What are "Subset Pairs" as mentioned in this problem?

In reference to this problem. BTW - I'm not asking for a solution or even a method of attack for a solution since I just enjoy doing these puzzles. I'm just trying to get clarification on one of the terms used.

I assume it means you can pair a 1 element set with a 1, 2, or 3 element set, but you'd definitely not have to compare 1x1 element sets or nxm element sets where n doesn't equal m. But still, there are (2^4-1) non-empty subsets in that case. :dunno: I just can't find a pairing that counts to 25.

I think mathman was assuming that "subset pairs" meant "subsets with exactly two members"- there are only 6 of those.

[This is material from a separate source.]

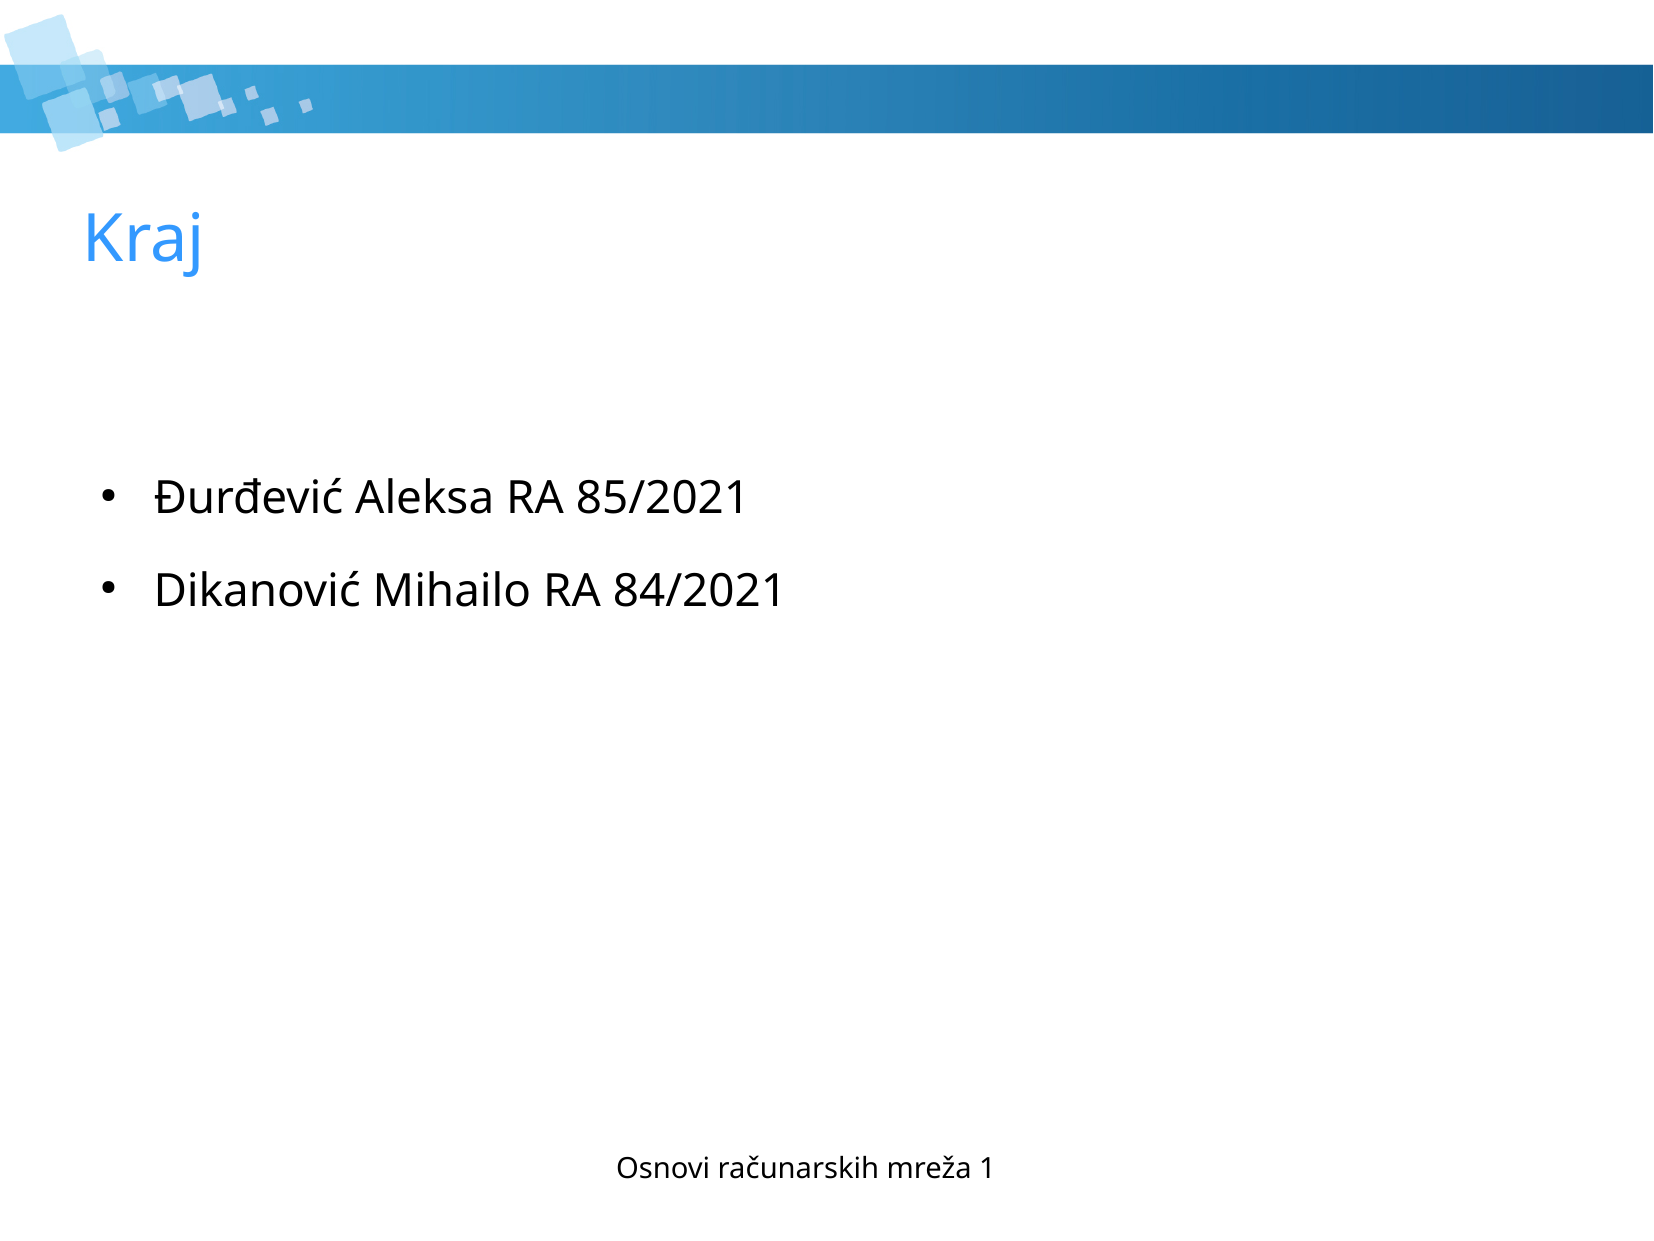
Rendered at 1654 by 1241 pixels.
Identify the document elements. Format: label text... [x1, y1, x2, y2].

title Kraj [82, 132, 1571, 340]
list Đurđević Aleksa RA 85/2021 Dikanović Mihailo RA 84/2021 [82, 372, 1571, 1093]
picture [0, 0, 1653, 1238]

I, on the other hand, assumed it meant "pairs of subsets". Of course, since a 4 element set has 2^{4}= 16 subsets, there would be _{16}C_{2}= 16!/(2! 14!)= 8(15)= 120 of those, not 25!

A subset pair in that problem is a pair of disjoint, non-empty subsets. For your example A={3,5,6,7}. Just sort them by the sizes, for example pairs where both sets have 1 element:

Then look at 2 and 1 elements, 3 and 1 elements, finally 2 and 2 elements.

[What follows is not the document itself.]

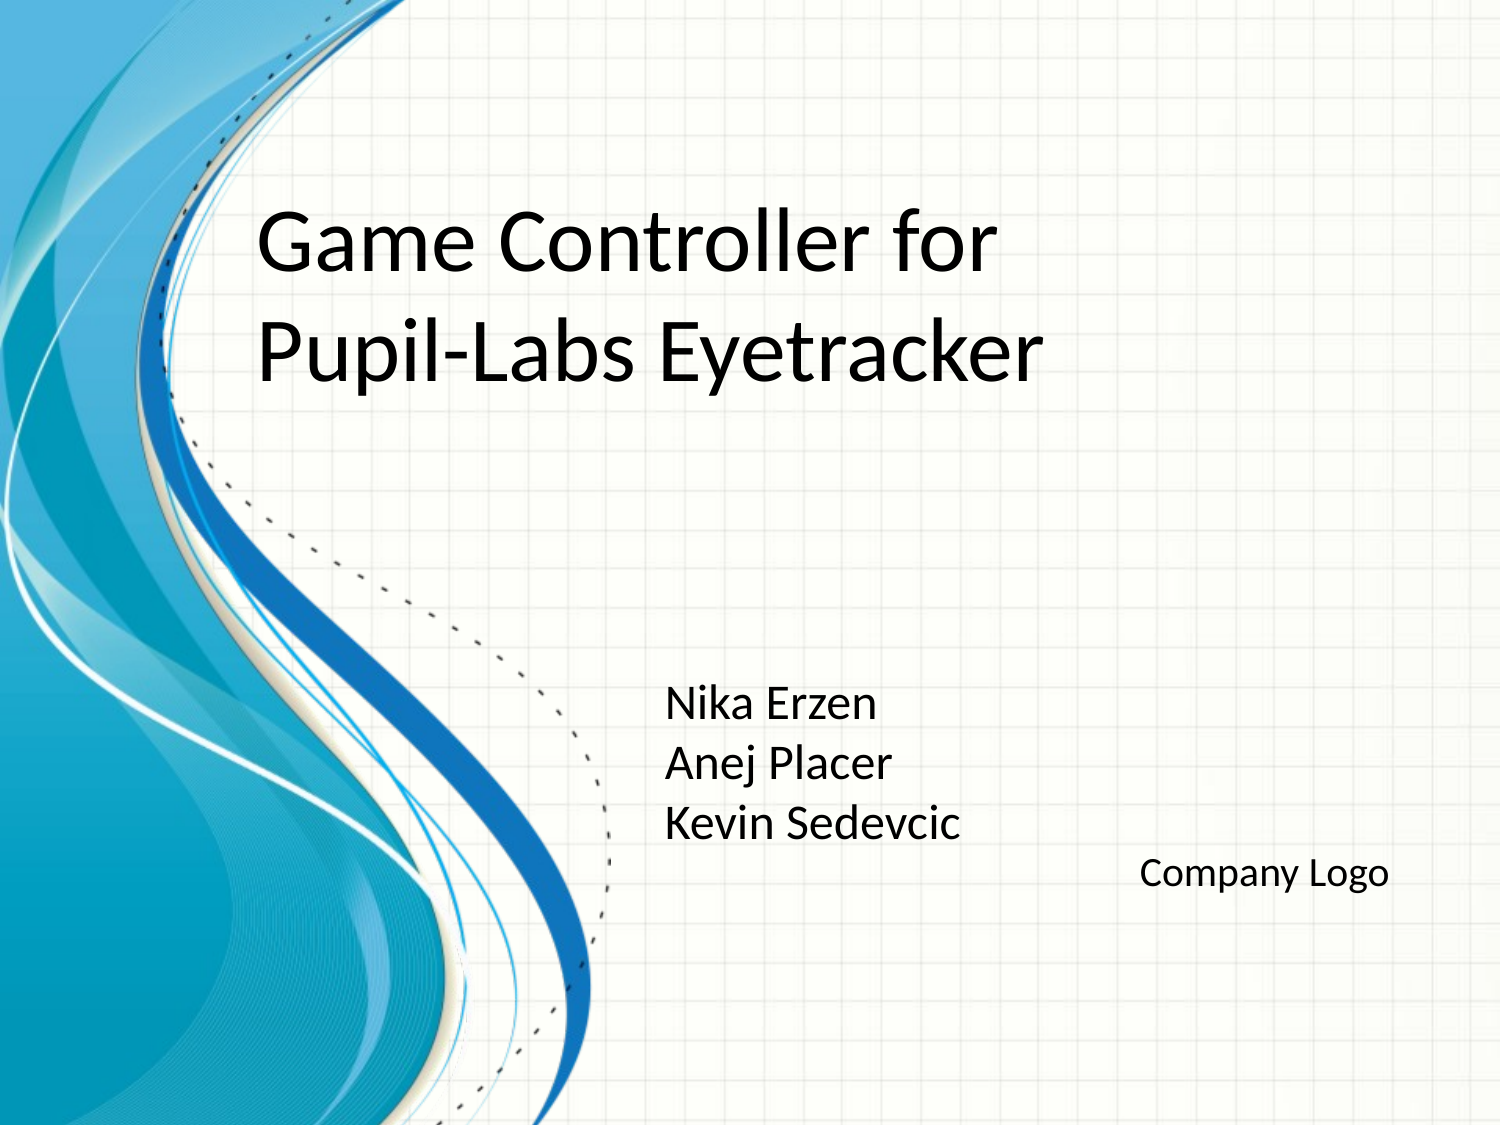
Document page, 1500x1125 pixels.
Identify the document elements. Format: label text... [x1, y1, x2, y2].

title Game Controller for Pupil-Labs Eyetracker [242, 172, 1439, 510]
subtitle Nika Erzen Anej Placer Kevin Sedevcic [650, 662, 1063, 953]
picture [0, 0, 1500, 1125]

To count them, count ordered subset pairs instead, then divide by 2. There are 4 ways to pick the first subset to have size 1, then 2^(4-1)-1=7 ways to pick the second set in the pair, so 28 so far. There are 4!/2!/2!=6 ways to pick the first subset to have size 2, 2^(4-2)-1=3 ways to pick the second set, so 18 more. There are 4 ways to pick the first subset to have size 3, and 1 way to pick it's pair, so another 4, for a total of 50. Divide by 2 to kill off our over counting from considering the order as distinct.

That must be, looking at the url of your links they are slightly different than the one I used. Your version must send you to a default page if you're not signed in to that website.